# hes not enjoying it



## princess82 (Aug 28, 2010)

hello.my husband and i have been married for 6 months,though we dont live together in the sam country.he lives in uk and i live in lebanon,and ilm waiting for my visa.the first time he came we had great time 2gether without intercourse(i had my period).the second time he came,he was duying for sex,he enjoyed the first day but the other 10 days he didnt like at all and i was going to get dovorced coz of that.then after he went back to uk he felt guilty and stuff and promised to make it up wen he comes back.the third time he came,first night was more than amazing but only the first nit,on the third day we wanted to leave saying that we dont match and that he doesnt feel comfortable with me coz i am big as in almost his size..wat do u think i shud do?help me please


----------



## greeneyeddolphin (May 31, 2010)

well, if you are not comfortable with your size, you could try working out and losing weight. But, if you are happy with yourself as you are, then the best thing to do is let him go. You deserve to be with someone who is happy with and loves you as you are. Not to mention that from what you describe, it sounds like sex is the only thing he's thinking of, and that's not a good thing to base a marriage on. While sex is an important part of a marriage, or any romantic relationship, it is just that: a part. It's not the whole thing, and certainly not the most important thing. Two people truly in love have much more in common than just sex, enough that could sustain the relationship even if they couldn't have sex anymore for some reason.

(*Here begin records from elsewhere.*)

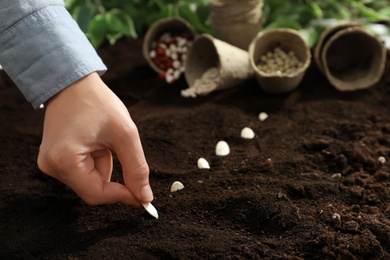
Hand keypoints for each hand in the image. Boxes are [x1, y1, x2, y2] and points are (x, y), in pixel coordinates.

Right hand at [37, 72, 152, 205]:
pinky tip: (97, 143)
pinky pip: (82, 171)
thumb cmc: (97, 102)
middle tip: (128, 159)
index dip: (123, 196)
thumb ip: (136, 168)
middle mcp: (51, 165)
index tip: (143, 198)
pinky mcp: (54, 158)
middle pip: (92, 190)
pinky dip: (96, 162)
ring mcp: (50, 162)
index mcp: (65, 160)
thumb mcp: (124, 134)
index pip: (97, 194)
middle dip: (114, 179)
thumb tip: (144, 197)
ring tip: (105, 141)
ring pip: (89, 181)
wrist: (72, 82)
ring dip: (105, 166)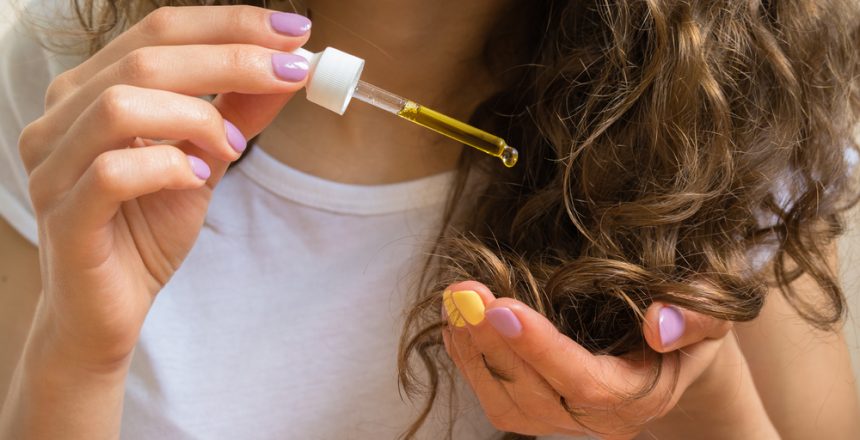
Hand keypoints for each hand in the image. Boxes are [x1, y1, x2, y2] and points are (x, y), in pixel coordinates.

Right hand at [18, 5, 309, 369]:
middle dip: (232, 58)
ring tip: (231, 148)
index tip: (295, 31)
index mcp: (91, 90)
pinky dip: (166, 168)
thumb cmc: (147, 228)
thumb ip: (237, 113)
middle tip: (291, 72)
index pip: (160, 31)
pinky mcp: (62, 216)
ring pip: (121, 105)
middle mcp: (61, 117)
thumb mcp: (203, 159)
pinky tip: (195, 179)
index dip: (230, 24)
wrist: (109, 308)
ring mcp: (52, 165)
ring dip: (196, 117)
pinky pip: (113, 173)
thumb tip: (288, 69)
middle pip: (145, 58)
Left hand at [441, 280, 732, 438]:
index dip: (540, 348)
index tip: (502, 307)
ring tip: (455, 301)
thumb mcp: (714, 312)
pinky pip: (496, 397)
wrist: (674, 351)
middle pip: (535, 395)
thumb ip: (697, 318)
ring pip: (506, 404)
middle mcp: (600, 420)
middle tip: (464, 292)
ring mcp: (565, 420)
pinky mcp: (539, 410)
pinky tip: (457, 325)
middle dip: (492, 343)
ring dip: (473, 352)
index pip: (585, 383)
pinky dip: (470, 362)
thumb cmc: (691, 324)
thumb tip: (657, 323)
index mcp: (641, 396)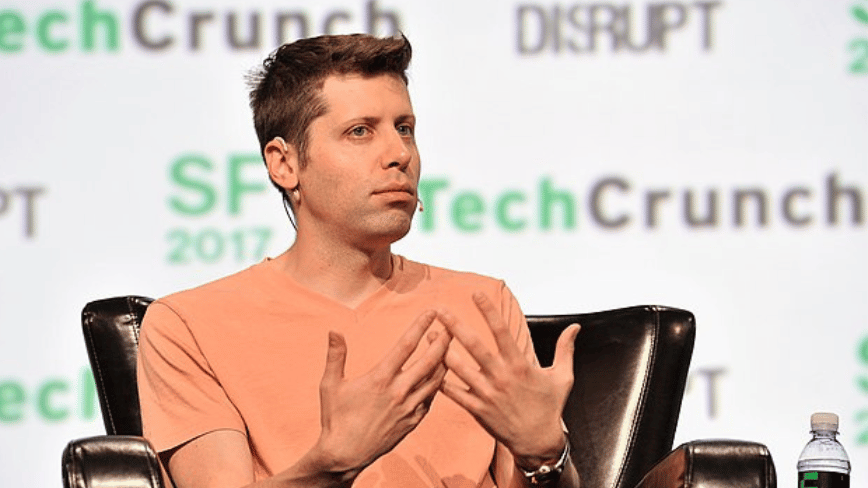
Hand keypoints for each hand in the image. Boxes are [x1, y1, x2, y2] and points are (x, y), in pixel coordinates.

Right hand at [313, 310, 450, 478]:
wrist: (345, 455)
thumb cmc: (335, 419)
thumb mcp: (330, 385)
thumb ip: (336, 356)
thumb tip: (334, 331)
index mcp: (380, 378)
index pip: (406, 345)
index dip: (420, 326)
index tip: (431, 311)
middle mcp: (399, 391)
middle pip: (430, 360)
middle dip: (443, 340)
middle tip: (451, 325)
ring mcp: (409, 407)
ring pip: (436, 380)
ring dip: (444, 361)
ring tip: (448, 346)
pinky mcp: (413, 421)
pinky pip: (431, 398)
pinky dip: (437, 384)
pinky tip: (438, 375)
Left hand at [438, 292, 579, 468]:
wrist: (539, 443)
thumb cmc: (550, 408)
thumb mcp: (563, 377)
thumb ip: (565, 349)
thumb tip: (575, 327)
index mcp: (520, 366)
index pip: (502, 331)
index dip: (489, 311)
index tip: (476, 294)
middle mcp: (501, 377)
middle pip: (474, 347)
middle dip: (455, 326)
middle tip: (439, 310)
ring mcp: (487, 394)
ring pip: (459, 368)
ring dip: (442, 350)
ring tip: (428, 333)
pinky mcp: (477, 410)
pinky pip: (454, 393)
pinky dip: (440, 380)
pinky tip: (428, 366)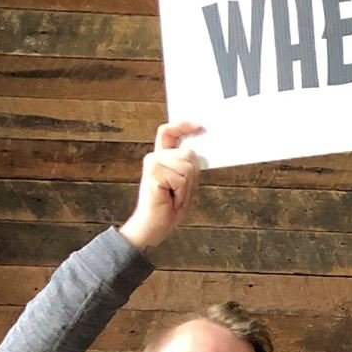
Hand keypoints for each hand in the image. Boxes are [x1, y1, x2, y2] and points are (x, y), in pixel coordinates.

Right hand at [118, 121, 203, 250]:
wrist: (154, 226)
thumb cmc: (169, 207)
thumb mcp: (185, 184)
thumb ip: (189, 166)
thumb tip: (196, 152)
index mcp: (162, 157)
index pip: (169, 133)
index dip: (183, 126)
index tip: (199, 127)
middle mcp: (155, 157)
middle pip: (189, 154)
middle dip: (192, 177)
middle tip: (179, 192)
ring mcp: (152, 163)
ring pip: (188, 167)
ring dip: (187, 187)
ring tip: (174, 196)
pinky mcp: (153, 173)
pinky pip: (182, 180)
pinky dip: (182, 194)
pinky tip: (170, 199)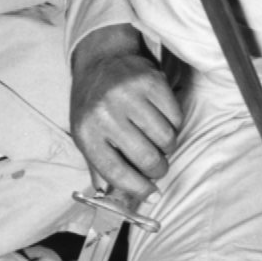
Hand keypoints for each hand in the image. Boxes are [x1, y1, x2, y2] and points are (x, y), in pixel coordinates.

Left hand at [71, 36, 181, 201]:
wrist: (102, 61)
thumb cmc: (94, 105)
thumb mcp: (86, 137)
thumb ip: (101, 168)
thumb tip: (122, 199)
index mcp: (86, 132)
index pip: (115, 171)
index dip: (137, 188)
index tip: (149, 193)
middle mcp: (105, 113)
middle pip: (146, 158)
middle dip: (158, 169)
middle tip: (157, 167)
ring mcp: (128, 95)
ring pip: (166, 139)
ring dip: (167, 146)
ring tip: (156, 139)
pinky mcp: (151, 81)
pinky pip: (175, 117)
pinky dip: (173, 124)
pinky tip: (161, 119)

Also...was this some kind of arranged marriage or something? The way you describe his visits, it sounds like you two met the first time he came to see you, and that if not for your period, you would have had sex then. I think you might want to seriously consider why you married this guy and if it's really worth it.


----------



## princess82 (Aug 28, 2010)

thanks for ur advice,well it wasnt an arranged marriage,we met thru the internet than got married..i see that ur right,but wen i confonted him with that issue he said it a matter of preferance.i'm really confused,i love him so much and i have other common points with him(else then sex).and yea sex is a big issue to him:S.i still dunno wat to do


----------